The two discussions starting from The GML-Field Recorder Challenge are each useful and interesting in their own way thanks to many smart and generous people around the table. First we ‘simply’ discuss The Challenge in relation to the questions posed by the conference. Participants point out the difference between ‘writing about’ (or data from?) movement and the act of moving itself; the interplay between standard and practice (referring to choreographer Steve Paxton who resented the standardization of ‘his’ method Contact improvisation, feeling it would risk transforming a practice between people into a technique) and reminding me that the relation between markup and text is architectural.

The second session is a bit more complicated. It takes a while to get started, and in the end The Field Recorder Challenge is used as a ‘case’ in an attempt to compare artistic research to case law, or in short, to a ‘file’. Surprisingly, the situation gets almost out of hand when we discuss one of the stipulations of The Challenge: “The winning design will have some protection in the event that the device falls into the wrong hands“. Apparently one of the blockages for approaching artistic research as a ‘file’ is that it would imply an act of sharing without control. What if your work would be used for a bad cause? How then to take responsibility for your work?

The entertaining Discourse Machine is another kind of ‘table practice’, developed by EVC and PR. It is a conversation-game in the genre of Talkaoke1, though more intellectual in style. In proper Don’t Know!-fashion, it at the same time provokes discourse AND a reflection upon the discourse itself (or on the provocation?). The game is played in rapid succession by seven participants who take up the role of presenter, audience member, interviewer, critical facilitator, feedback-person, interviewee or communications manager. PR confirms that this Discourse API could work with altogether different questions too.
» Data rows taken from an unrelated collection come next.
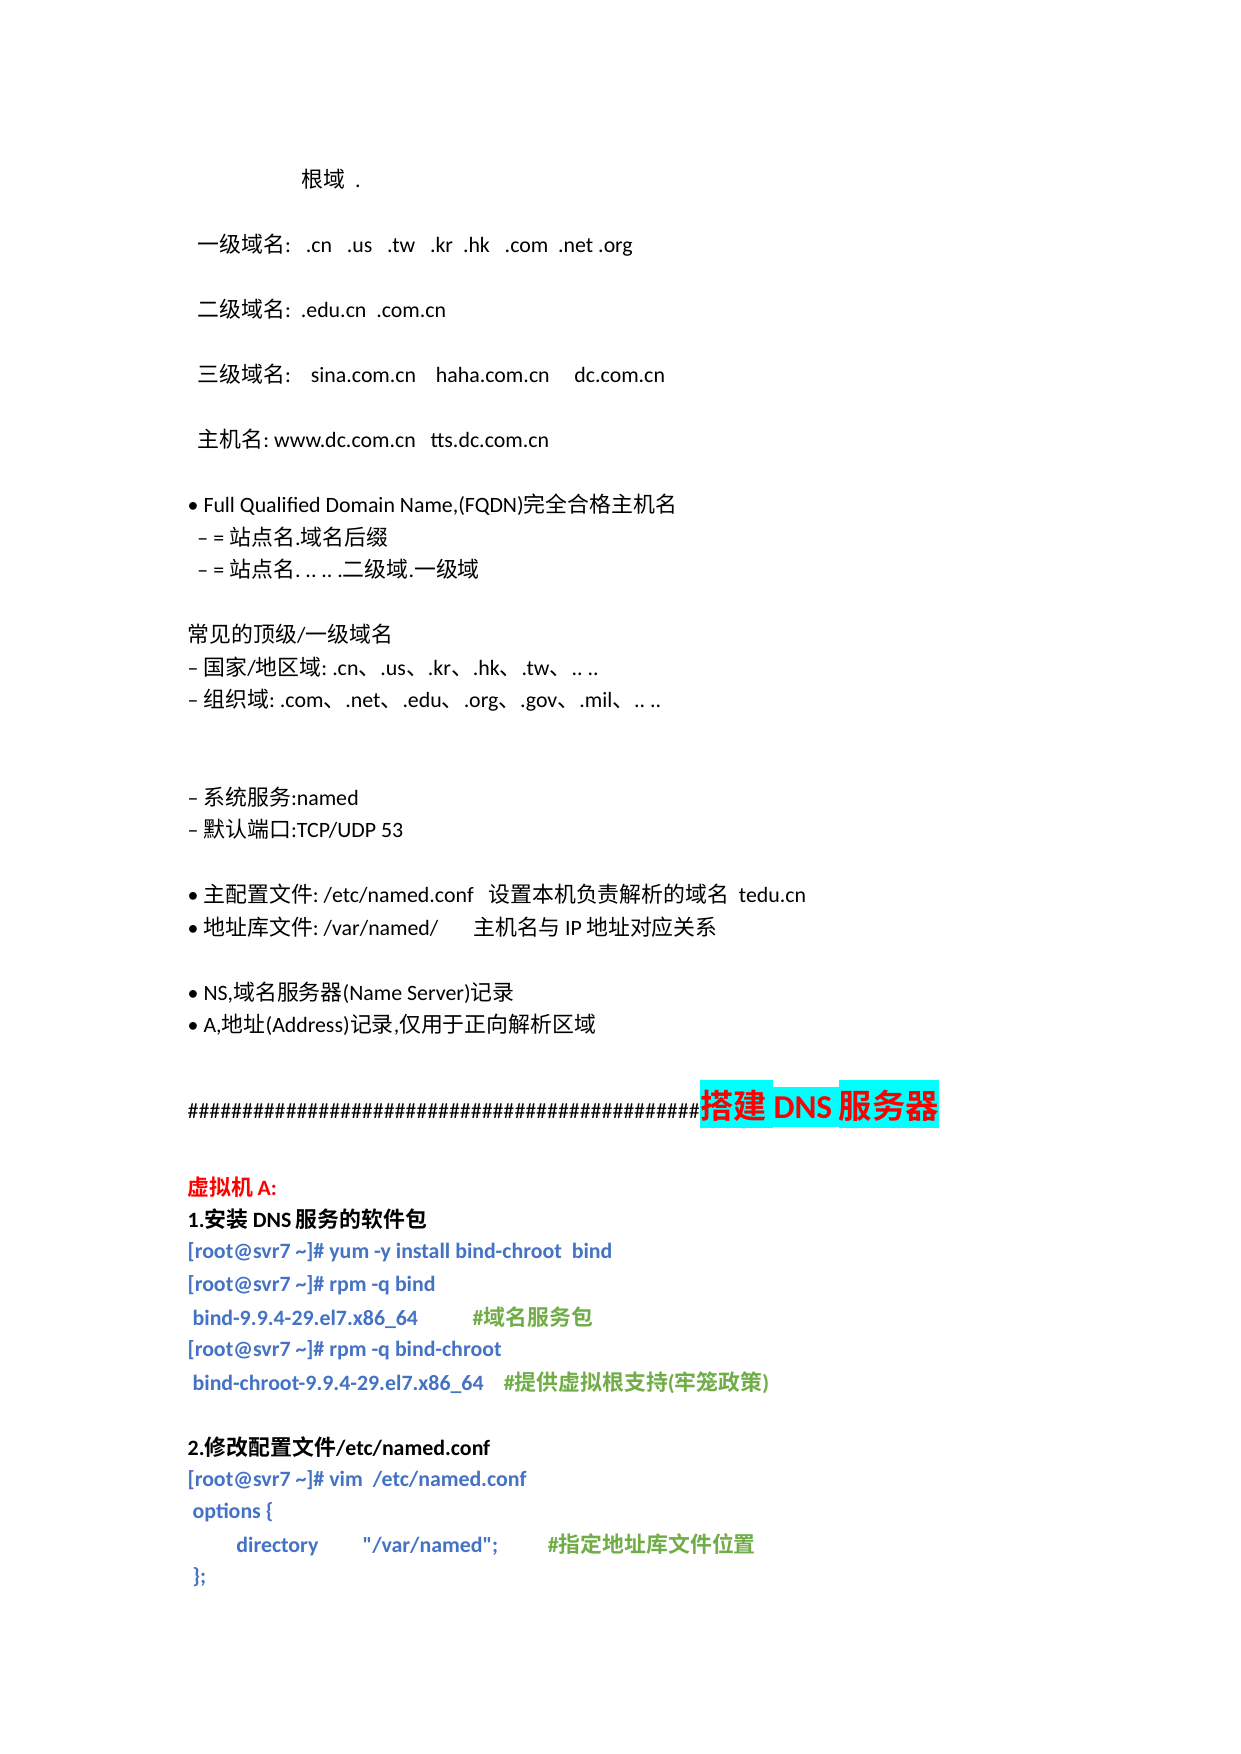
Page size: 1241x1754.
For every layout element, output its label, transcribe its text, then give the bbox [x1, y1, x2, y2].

text 一级域名: .cn .us .tw .kr .hk .com .net .org [187, 227, 1053, 259]
text 二级域名: .edu.cn .com.cn [187, 292, 1053, 324]
text – 默认端口:TCP/UDP 53 [187, 812, 1053, 844]
text – 国家/地区域: .cn、.us、.kr、.hk、.tw、.. .. [187, 649, 1053, 682]
text bind-9.9.4-29.el7.x86_64 #域名服务包 [187, 1299, 1053, 1332]
text • NS,域名服务器(Name Server)记录 [187, 974, 1053, 1007]
text [root@svr7 ~]# rpm -q bind [187, 1267, 1053, 1299]
text }; [187, 1559, 1053, 1592]
text bind-chroot-9.9.4-29.el7.x86_64 #提供虚拟根支持(牢笼政策) [187, 1364, 1053, 1397]
text – = 站点名. .. .. .二级域.一级域 [187, 552, 1053, 584]
text 根域 . [187, 162, 1053, 194]
text directory "/var/named"; #指定地址库文件位置 [187, 1527, 1053, 1559]
text options { [187, 1494, 1053, 1527]
text 常见的顶级/一级域名 [187, 617, 1053, 649]
text 虚拟机A: [187, 1169, 1053, 1202]
text ###############################################搭建DNS服务器 [187, 1072, 1053, 1137]
text 三级域名: sina.com.cn haha.com.cn dc.com.cn [187, 357, 1053, 389]
text 主机名: www.dc.com.cn tts.dc.com.cn [187, 422, 1053, 454]
text – 组织域: .com、.net、.edu、.org、.gov、.mil、.. .. [187, 682, 1053, 714]
text [root@svr7 ~]# yum -y install bind-chroot bind [187, 1234, 1053, 1267]
text 1.安装DNS服务的软件包 [187, 1202, 1053, 1234]
text • A,地址(Address)记录,仅用于正向解析区域 [187, 1007, 1053, 1039]
text – 系统服务:named [187, 779, 1053, 812]
text • Full Qualified Domain Name,(FQDN)完全合格主机名 [187, 487, 1053, 519]
text • 主配置文件: /etc/named.conf 设置本机负责解析的域名 tedu.cn [187, 877, 1053, 909]
text • 地址库文件: /var/named/ 主机名与IP地址对应关系 [187, 909, 1053, 942]
text – = 站点名.域名后缀 [187, 519, 1053, 552]
text [root@svr7 ~]# rpm -q bind-chroot [187, 1332, 1053, 1364]
text 2.修改配置文件/etc/named.conf [187, 1429, 1053, 1462]
text [root@svr7 ~]# vim /etc/named.conf [187, 1462, 1053, 1494]
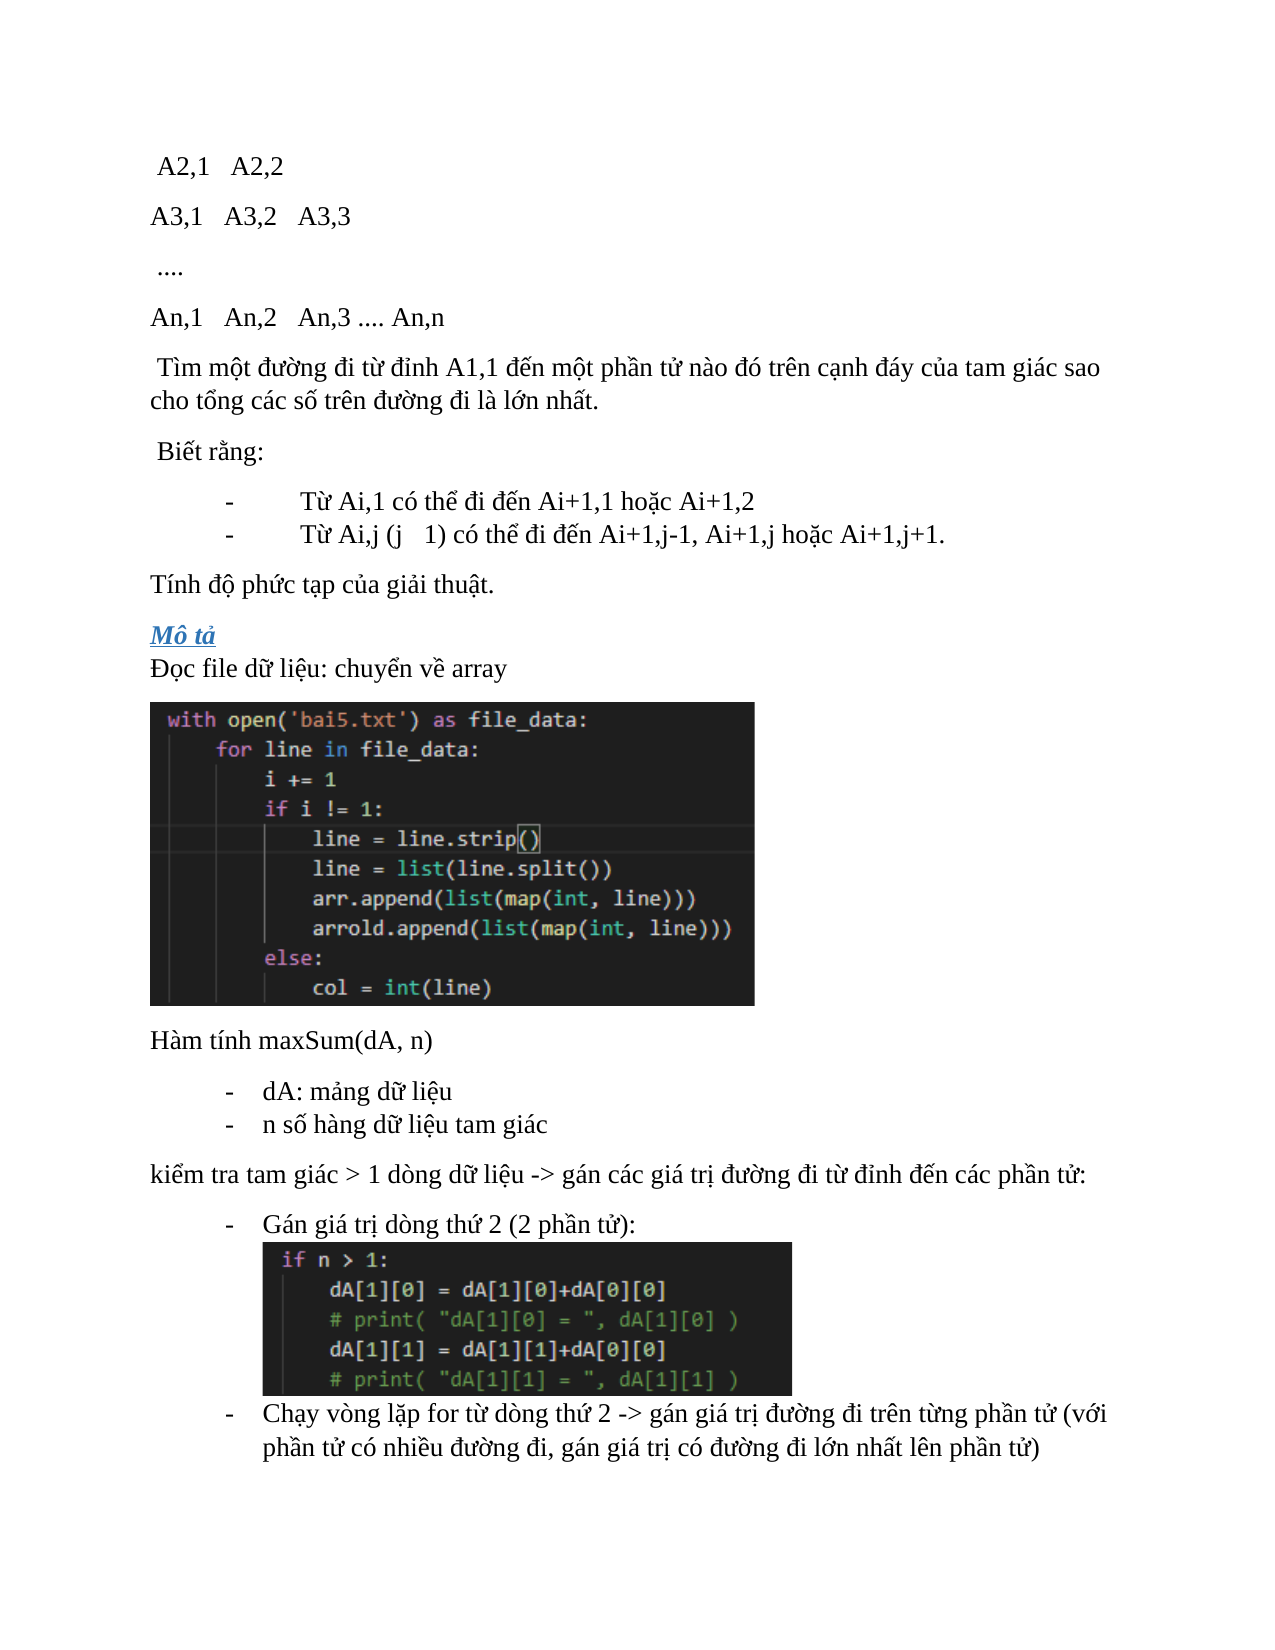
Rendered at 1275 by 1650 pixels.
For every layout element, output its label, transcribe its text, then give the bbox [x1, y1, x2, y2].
Throughout the conference, the vocabulary of Isabelle Stengers and Bruno Latour is omnipresent. The confidence by which participants refer to them in conversation makes me wonder about my own usage of their work. A week later, inspired by AL, SV, PH, and LL working courageously through Stengers’ essay Ecology of Practice, it is good to read:

To challenge is something rather easy, you can always challenge somebody. But challenge as related to the eventuality of a cosmopolitical achievement must include the very special fact that in front of a challenging situation, nobody can speak in the name of this situation. Indeed borders are involved and there is no neutral, extra-territorial, way of defining what matters in the situation. It implies, for each involved party, different risk and a different challenge.”2

When it is my turn to speak in the gigantic plenum that concludes the day3, I am too impatient to say anything properly nuanced. As usual, KVDB is to the point: “Be careful not to fetishise your Don’t know!“.

  1. “The most fun I ever had with my clothes on”
  2. Ecology of practices and technology of belonging
  3. 50+ exhausted participants placed in a large circle. One by one we respond to yet another quest for ‘matters of concern’. In the middle some conference debris, a recorder slid into the void space, two microphones and a spaghetti of black cables.